UKZN Hosts International Colloquium on Higher Education and Global Challenges
International Scholar Laureate Program students from the United States, Japan, Canada, the Democratic Republic of Congo, Venezuela, Trinidad, Nigeria and South Africa were at UKZN for a Colloquium on Higher Education and Global Challenges.
The Colloquium was hosted on the Westville campus by the Department of Science and Technology and the National Research Fund Centre in Indigenous Knowledge Systems (CIKS).
A board member of CIKS and a member of the Freedom Park Trust, Professor Muxe Nkondo, spoke on the role of African Knowledge Systems in the decolonisation process.
Nkondo posed questions including how Higher Education could contribute to the establishment of world peace through its curricula and the strategic value of integrating African moral philosophy (ubuntu) in socialisation.
He said: ‘One of the most important developments in recent years is the push for global dialogue and consensus in a world of differences in the struggle for global justice and peace.’
Nkondo said there was a need to develop a ‘social epistemology to integrate science, technology, humanities and the decision process in everyday life’.
The 50 international students, who are primarily interested in international affairs and diplomacy, raised a number of complex questions on the significance of indigenous knowledge systems in global issues such food security, climate change, transformation, land restitution and social cohesion.
Director of CIKS, Professor Hassan Kaya, emphasised the need to mitigate and adapt to climate change when dealing with issues of food security.
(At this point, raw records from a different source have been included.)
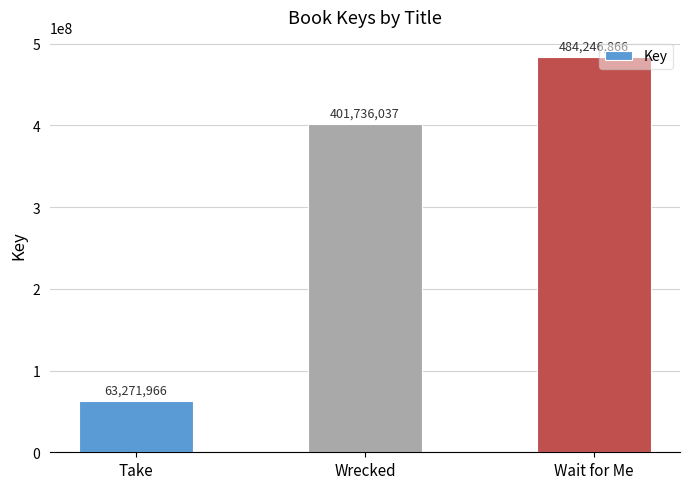

True or false: the data shows 63271966 at Take.

True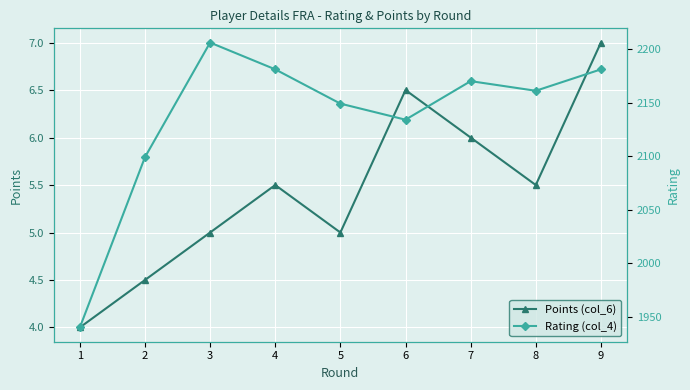

The Points (col_6) series shows 4.5 at 2. True or false?

True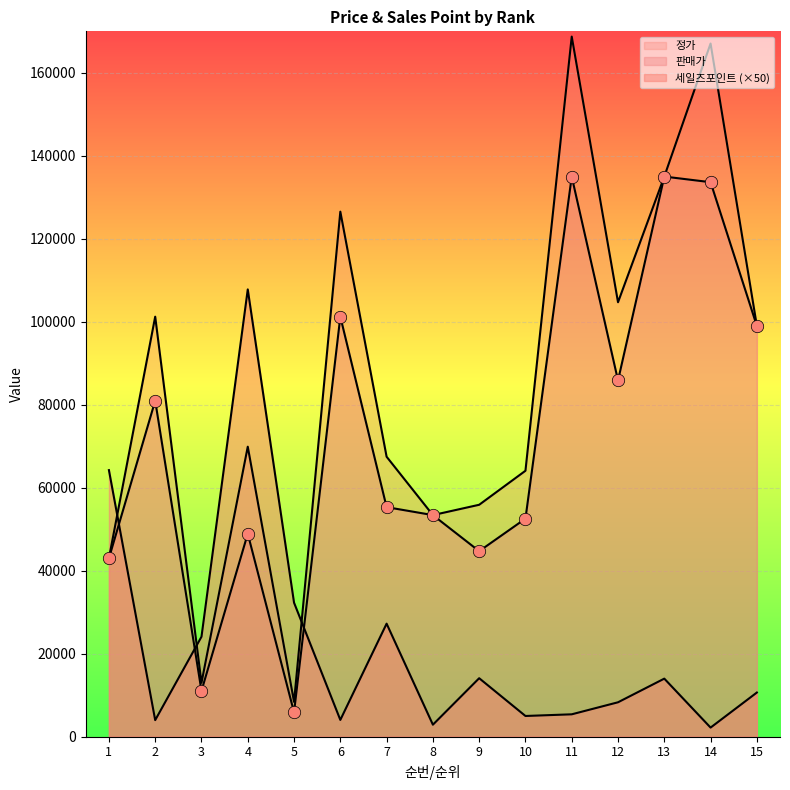

Is the value of 판매가 at 14 greater than the value of 세일즈포인트 at 5?

Yes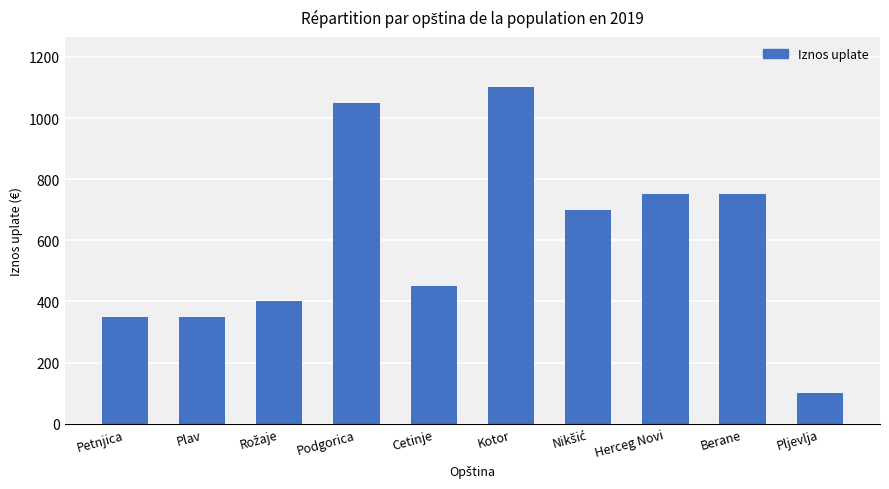

What is the sum of the values at Plav and Pljevlja?

450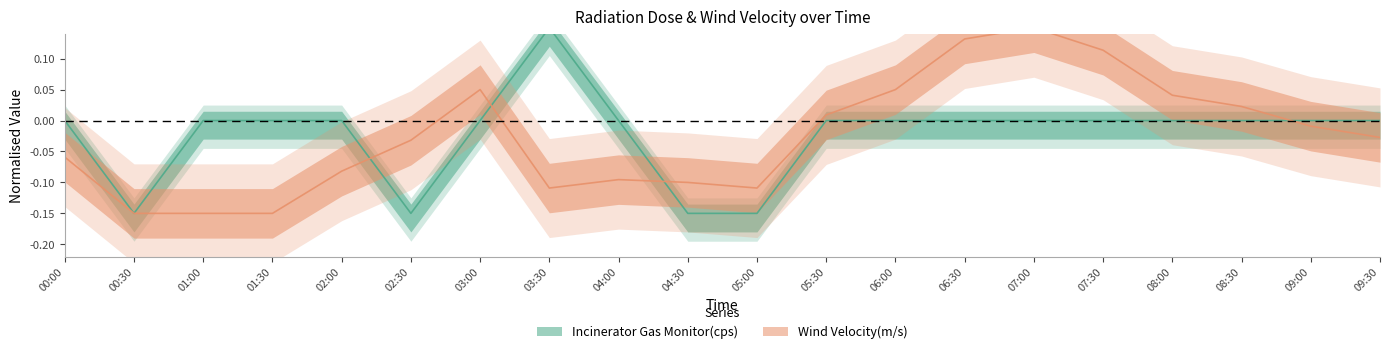

At which category does the chart reach its peak across all series?

03:30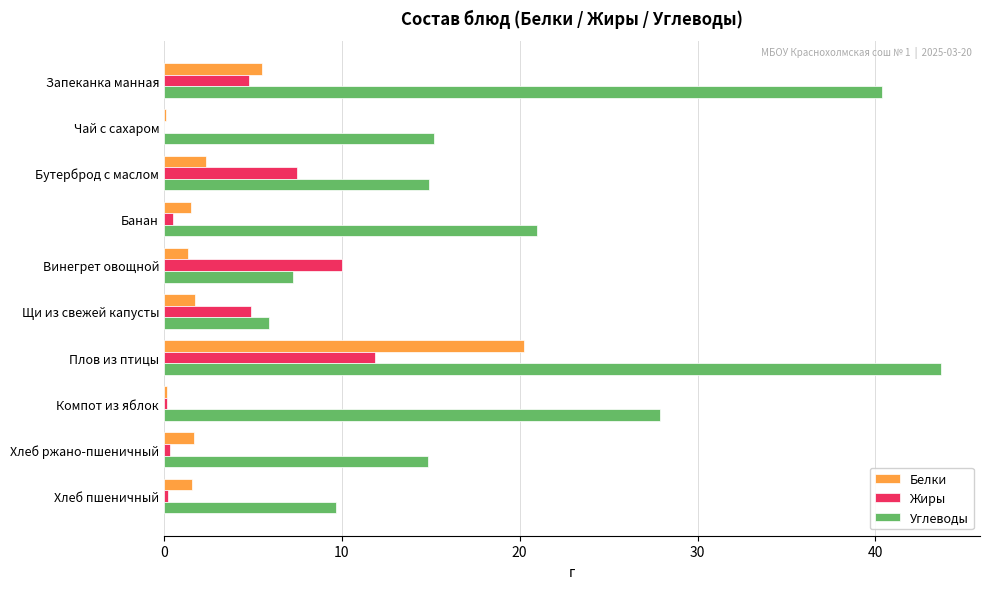

Which series has the largest range (max minus min)?

Углеводы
A CIKS post-doctoral researcher in ecology health and biodiversity, Dr Yvette Ehlers Smith, presented on the initial stages of her research on unifying cultural heritage with conservation practices within a rural community in south-central KwaZulu-Natal.
Ehlers Smith’s research, which focuses on southern ground-hornbills, examines the interface between humans, hornbills and the natural habitat. In particular, Ehlers Smith aims to bridge the knowledge gap between human and hornbill coexistence within limited habitat availability and potential conflict mitigation using IKS as part of a conservation strategy.
Research Manager at CIKS, Dr Mayashree Chinsamy, outlined the Centre’s background and achievements. She highlighted CIKS programmes that promote, preserve and protect IKS through research, postgraduate training, knowledge brokerage and community engagement activities to facilitate further collaboration with the delegates.
UKZN’s Dr Richard Beharilal gave the international students a snapshot of South Africa’s history and focused on the country’s path from ‘homelands to democracy’.
The International Scholar Laureate Program, which serves as an international relations and diplomacy forum, is a product of an educator-led initiative founded more than 25 years ago to give top scholars the lifelong advantage of an international career perspective and the opportunity to further their career development, strengthen their leadership skills and engage in a culturally enriching experience in South Africa. This is the third time that the CIKS at UKZN is hosting these international visitors on behalf of South Africa.